Ste2p is nonrandomly distributed between invaginated and noninvaginated areas of the cell surface. Percentage of cell surface–associated Ste2p that is in furrow-like plasma membrane invaginations (PMIs) in wild-type cells exposed to α-factor at 25 or 37°C and sac6Δ cells at 25°C is plotted. A total of 50 individual cell sections at each time point were counted for each sample. Background localization to invaginations was 33 ± 2.4% (averaged over all points) of the total cell surface background localization; this was subtracted from all data points shown.

Figure 6

Ste2p (yellow in merged image) is localized to vesicles that are proximal and perhaps continuous with furrow-like invaginations of the plasma membrane (arrows) and colocalizes with actin (red in merged image). Adjacent-face double localization of Ste2p and actin in wild-type cells before (A and B) and after (t = 5 min; C and D) exposure to α-factor is shown. Note that the anti-Ste2p section in A does not appear to be associated with a plasma membrane invagination until the adjacent section is examined.
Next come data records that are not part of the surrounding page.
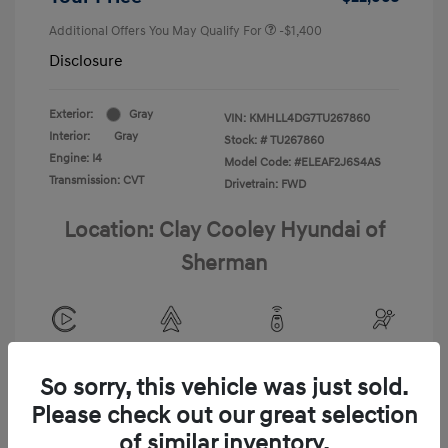
Additional Offers You May Qualify For
-$1,400
Disclosure
Exterior:
Gray
VIN:
KMHLL4DG7TU267860
Interior:
Gray
Stock: #
TU267860
Engine: I4
Model Code: #ELEAF2J6S4AS
Transmission: CVT
Drivetrain: FWD
Location: Clay Cooley Hyundai of
Sherman
View All Features
So sorry, this vehicle was just sold.
Please check out our great selection
of similar inventory.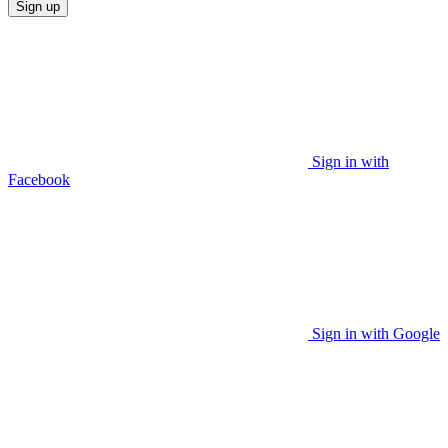
Sign up
Sign in with
Facebook
Sign in with Google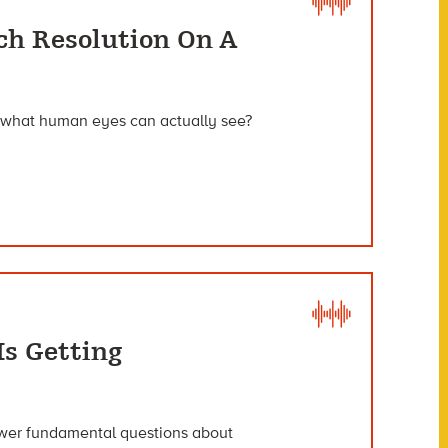
ch Resolution On A
e what human eyes can actually see?
s Getting
nswer fundamental questions about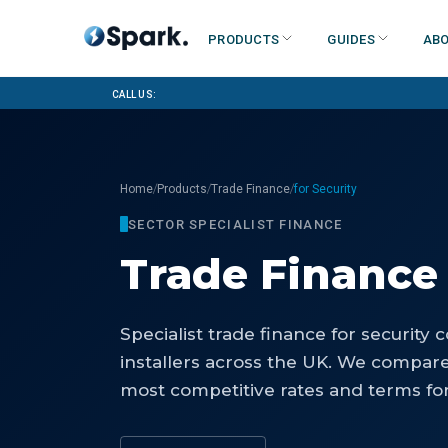
Products
Guides
Abo
Call us:
/
/
/
Home
Products
Trade Finance
for Security
SECTOR SPECIALIST FINANCE
Trade Finance
Specialist
trade finance
for
security 
installers
across the UK. We compare 
most competitive rates and terms for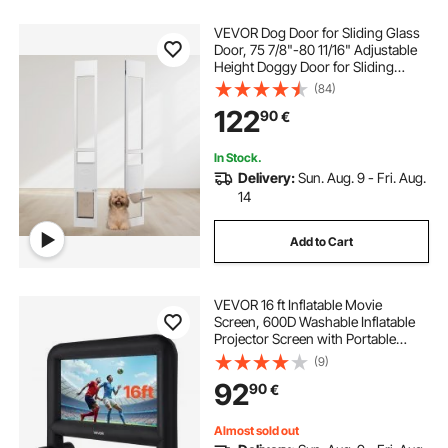
VEVOR Dog Door for Sliding Glass
Door, 75 7/8"-80 11/16" Adjustable
Height Doggy Door for Sliding
Doors, Aluminum Frame Tempered
(84)
Glass Pet Door with Hinge Structure
122
90
€
Flap and Lock for Small-Sized Dogs
In Stock.
Delivery:
Sun. Aug. 9 - Fri. Aug.
14
Add to Cart
VEVOR 16 ft Inflatable Movie
Screen, 600D Washable Inflatable
Projector Screen with Portable
Storage Bag, 16:9 Easy Set Up
(9)
Movie Projection for Outdoor
92
90
€
Backyard, Home Theater, Theme
Party, Pool Fun
Almost sold out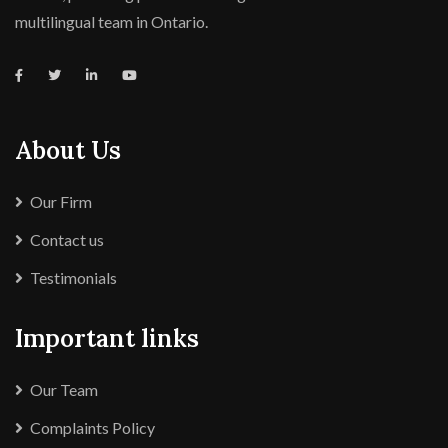
multilingual team in Ontario.
About Us
Our Firm
Contact us
Testimonials
Important links
Our Team
Complaints Policy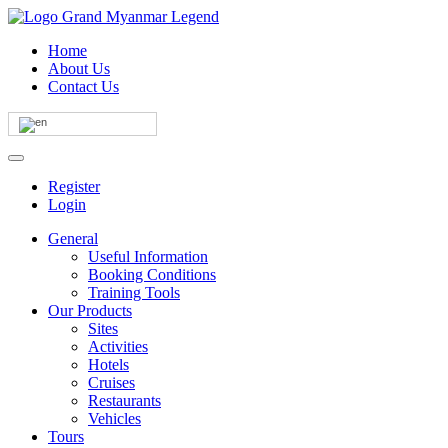
Home
About Us
Contact Us
Register
Login
General
Useful Information
Booking Conditions
Training Tools
Our Products
Sites
Activities
Hotels
Cruises
Restaurants
Vehicles
Tours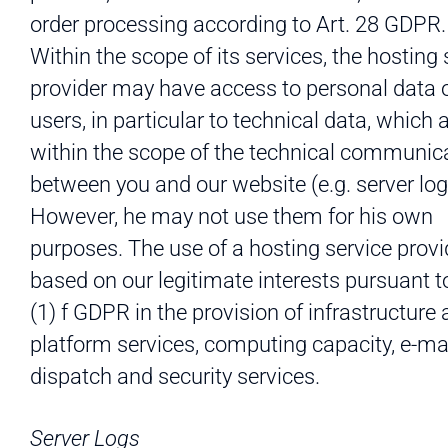
order processing according to Art. 28 GDPR.
Within the scope of its services, the hosting 
provider may have access to personal data o
users, in particular to technical data, which 
within the scope of the technical communic
between you and our website (e.g. server log 
However, he may not use them for his own
purposes. The use of a hosting service provi
based on our legitimate interests pursuant to
(1) f GDPR in the provision of infrastructure
platform services, computing capacity, e-ma
dispatch and security services.
Server Logs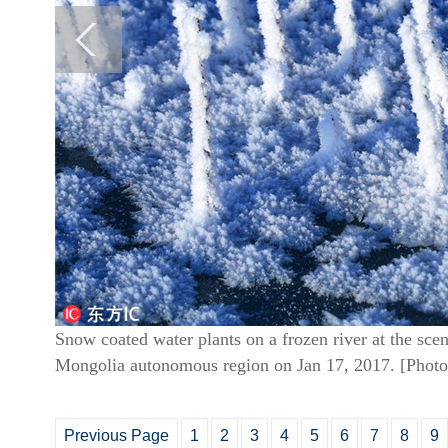
Snow coated water plants on a frozen river at the sce
Mongolia autonomous region on Jan 17, 2017. [Photo
Previous Page
1
2
3
4
5
6
7
8
9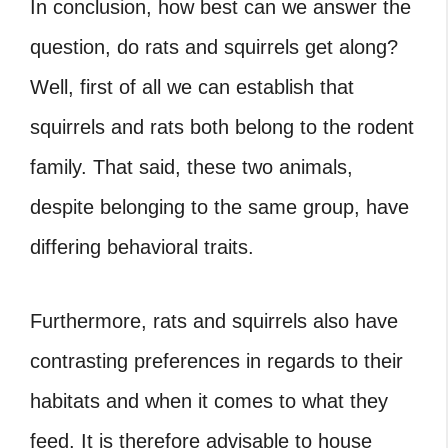
In conclusion, how best can we answer the
question, do rats and squirrels get along?
Well, first of all we can establish that
squirrels and rats both belong to the rodent
family. That said, these two animals,
despite belonging to the same group, have
differing behavioral traits.
Furthermore, rats and squirrels also have
contrasting preferences in regards to their
habitats and when it comes to what they
feed. It is therefore advisable to house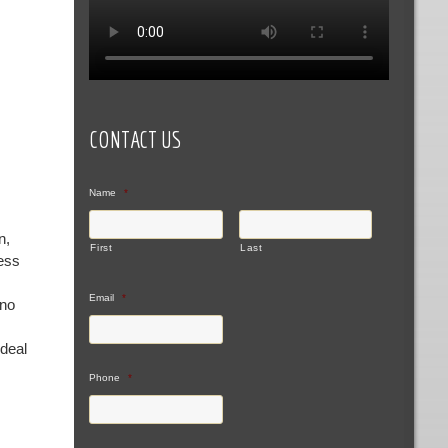
CONTACT US
Name
*
n,
First
Last
ness
Email
*
 no
ideal
Phone
*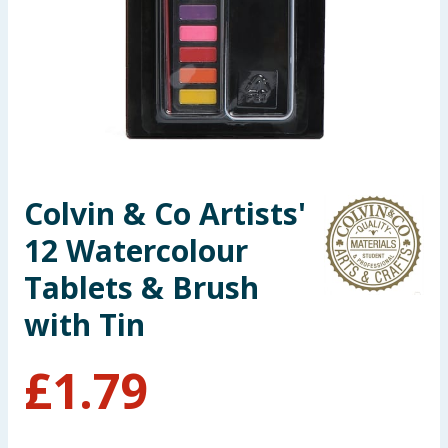
Seasonal & Events
Garden & Outdoor
Health, Beauty & Fitness
Home & Electrical
Colvin & Co Artists'
Toys & Games
12 Watercolour
Arts, Crafts & Stationery
Tablets & Brush
with Tin
Pets
£
1.79
Travel & Leisure
Cleaning & Household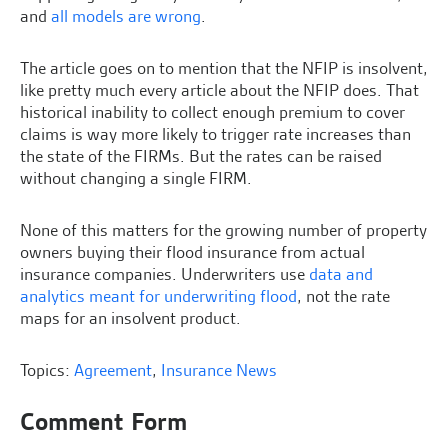
and
all models are wrong
.
The article goes on to mention that the NFIP is insolvent,
like pretty much every article about the NFIP does. That
historical inability to collect enough premium to cover
claims is way more likely to trigger rate increases than
the state of the FIRMs. But the rates can be raised
without changing a single FIRM.
None of this matters for the growing number of property
owners buying their flood insurance from actual
insurance companies. Underwriters use
data and
analytics meant for underwriting flood
, not the rate
maps for an insolvent product.
Topics:
Agreement
,
Insurance News
Comment Form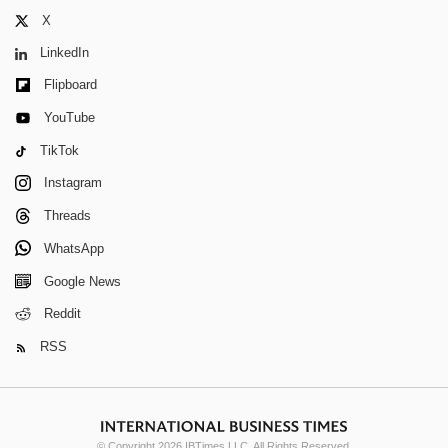
X
LinkedIn
Flipboard
YouTube
TikTok
Instagram
Threads
WhatsApp
Google News
Reddit
RSS
© Copyright 2026 IBTimes LLC. All Rights Reserved.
Note also in D that the “tip” of the furrow-like invagination (asterisk) has anti-actin antibodies localized around it. Bar, 0.1 μm.

Figure 7

Antibodies directed against the vacuolar protease CPY (A) and the 90-kDa subunit of the vacuolar H⁺ ATPase Vph1p (B) localize to the vacuole and vacuole-associated compartments in wild-type cells. Note that the anti-CPY antibodies localize within the vacuole and the vacuole-associated compartment and that anti-Vph1p antibodies localize to the membrane of the vacuole and the perivacuole compartment. These perivacuole compartments, but not the vacuole, localize antibodies directed against Ypt51p (C and D). Note that the vacuole-associated compartments appear as tubular–vesicular structures having internal membranes. V, vacuole; g, Golgi. Bar, 0.5 μm.

Figure 8

CPY and internalized Ste2p colocalize in prevacuole compartments. (A and B) Adjacent-face double localization of anti-Ste2p (yellow in merged images) and anti-CPY (red in merged images) antibodies after 15 min of continuous exposure to α-factor at 25°C. Note that the prevacuole compartments appear to be interconnected. (C) Example of adjacent-face double labeling with Ste2p antibodies only. Note that the first section of C shows a grazing cut through a prevacuole compartment that contains vesicles to which Ste2p is localized (arrows). This prevacuole compartment appears to be fusing with the vacuole. V, vacuole. Bar, 0.1 μm.

Figure 9

Prevacuole compartments are late endosomes. Quantitation of Ste2p and CPY in prevacuole compartments after exposure to α-factor at 25 or 37°C. For each time point 300 cell sections were observed, and the number of CPY- or Ste2p-containing endosomes was counted. (A) Percentage of cell sections that were observed with CPY or with Ste2p antibody localization. (B) Average number of marker-positive (Ste2p or CPY) endosomes that were observed within those cell sections.